START READING PASSAGE

Demo album by Ashanti
- Released: January 25, 2006
- Recorded: February 7, 1994–July 15, 1997
- Genre: R&B
- Length: 42:28
- Label: Stomp; Black Claw; Simply Music; Big;

Ashanti chronology
| Collectables by Ashanti (2005) | Can't Stop (2006) | The Declaration (2008) |

= Can't Stop (album) =

Can't Stop is a demo album featuring music recorded by American singer Ashanti. The album was first released in 2004 and then on January 25, 2006, in United States. It was re-released multiple times under different labels throughout 2007. It was released on May 31, 2012, for digital download in United Kingdom only.

==Background and release==
"Can't Stop" features material that Ashanti (born Ashanti Douglas) recorded on July 15, 1997. The tapes resurfaced in September 2004 and was re-mixed and mastered by Genard Parker and Ernie Lake.

Ashanti claims she recorded the material for demo-shopping purposes and never intended the recordings to be released to the public.

"I was just a teenager following my dreams when I signed with Parker. Me and my mother went to his house to work on some songs hoping to launch my career. Genard couldn't deliver for me and he signed a release permitting me to go to another record company."

Further, on two of the tracks she only sings background vocals, while on another she is not performing at all.

Ashaniti filed suit to stop distribution. In addition to Genard Parker (and possibly Ernie Lake), Big Records Australia, Farm Records, Unique Corp., Simply Vinyl, Team Entertainment, ZYX Music and others are named as defendants in the lawsuit. The album has a street date of February 21, 2005.

END READING PASSAGE
START RECORD SET

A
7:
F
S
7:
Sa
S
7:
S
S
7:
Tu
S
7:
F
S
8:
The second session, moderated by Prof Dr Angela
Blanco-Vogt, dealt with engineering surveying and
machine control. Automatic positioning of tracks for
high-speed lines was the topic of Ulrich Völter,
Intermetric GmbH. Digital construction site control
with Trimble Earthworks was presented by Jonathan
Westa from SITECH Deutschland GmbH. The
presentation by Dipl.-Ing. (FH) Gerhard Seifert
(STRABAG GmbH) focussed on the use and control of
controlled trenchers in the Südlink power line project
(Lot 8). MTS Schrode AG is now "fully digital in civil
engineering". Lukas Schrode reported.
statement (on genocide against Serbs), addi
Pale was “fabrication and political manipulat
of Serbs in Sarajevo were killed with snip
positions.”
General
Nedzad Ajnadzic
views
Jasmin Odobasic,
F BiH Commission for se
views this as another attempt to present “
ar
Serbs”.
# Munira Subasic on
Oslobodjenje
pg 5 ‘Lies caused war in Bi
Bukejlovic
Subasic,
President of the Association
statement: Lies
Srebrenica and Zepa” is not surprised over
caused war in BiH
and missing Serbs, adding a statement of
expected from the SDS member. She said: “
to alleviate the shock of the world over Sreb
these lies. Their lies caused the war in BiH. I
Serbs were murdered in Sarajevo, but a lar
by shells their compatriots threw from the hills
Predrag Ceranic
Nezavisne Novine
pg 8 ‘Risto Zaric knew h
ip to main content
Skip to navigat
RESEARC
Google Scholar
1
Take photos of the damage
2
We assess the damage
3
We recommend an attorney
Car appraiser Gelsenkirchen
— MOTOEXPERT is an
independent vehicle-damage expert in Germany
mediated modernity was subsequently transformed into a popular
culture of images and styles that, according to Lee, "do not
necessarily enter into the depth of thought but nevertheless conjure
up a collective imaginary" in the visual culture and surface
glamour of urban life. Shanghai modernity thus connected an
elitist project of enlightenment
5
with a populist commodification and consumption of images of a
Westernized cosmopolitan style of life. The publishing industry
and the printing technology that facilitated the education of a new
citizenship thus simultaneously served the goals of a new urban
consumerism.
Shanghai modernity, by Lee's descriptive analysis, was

END RECORD SET

▶ _TASK DESCRIPTION_
Reproduce the passage from the Can't Stop article above, starting at the words "Ashanti chronology" and ending after the words "and Ernie Lake.".

▶ _RESPONSE AREA_
Ashanti chronology
| Collectables by Ashanti (2005) | Can't Stop (2006) | The Declaration (2008) |

= Can't Stop (album) =

Can't Stop is a demo album featuring music recorded by American singer Ashanti. The album was first released in 2004 and then on January 25, 2006, in United States. It was re-released multiple times under different labels throughout 2007. It was released on May 31, 2012, for digital download in United Kingdom only.

==Background and release==
"Can't Stop" features material that Ashanti (born Ashanti Douglas) recorded on July 15, 1997. The tapes resurfaced in September 2004 and was re-mixed and mastered by Genard Parker and Ernie Lake.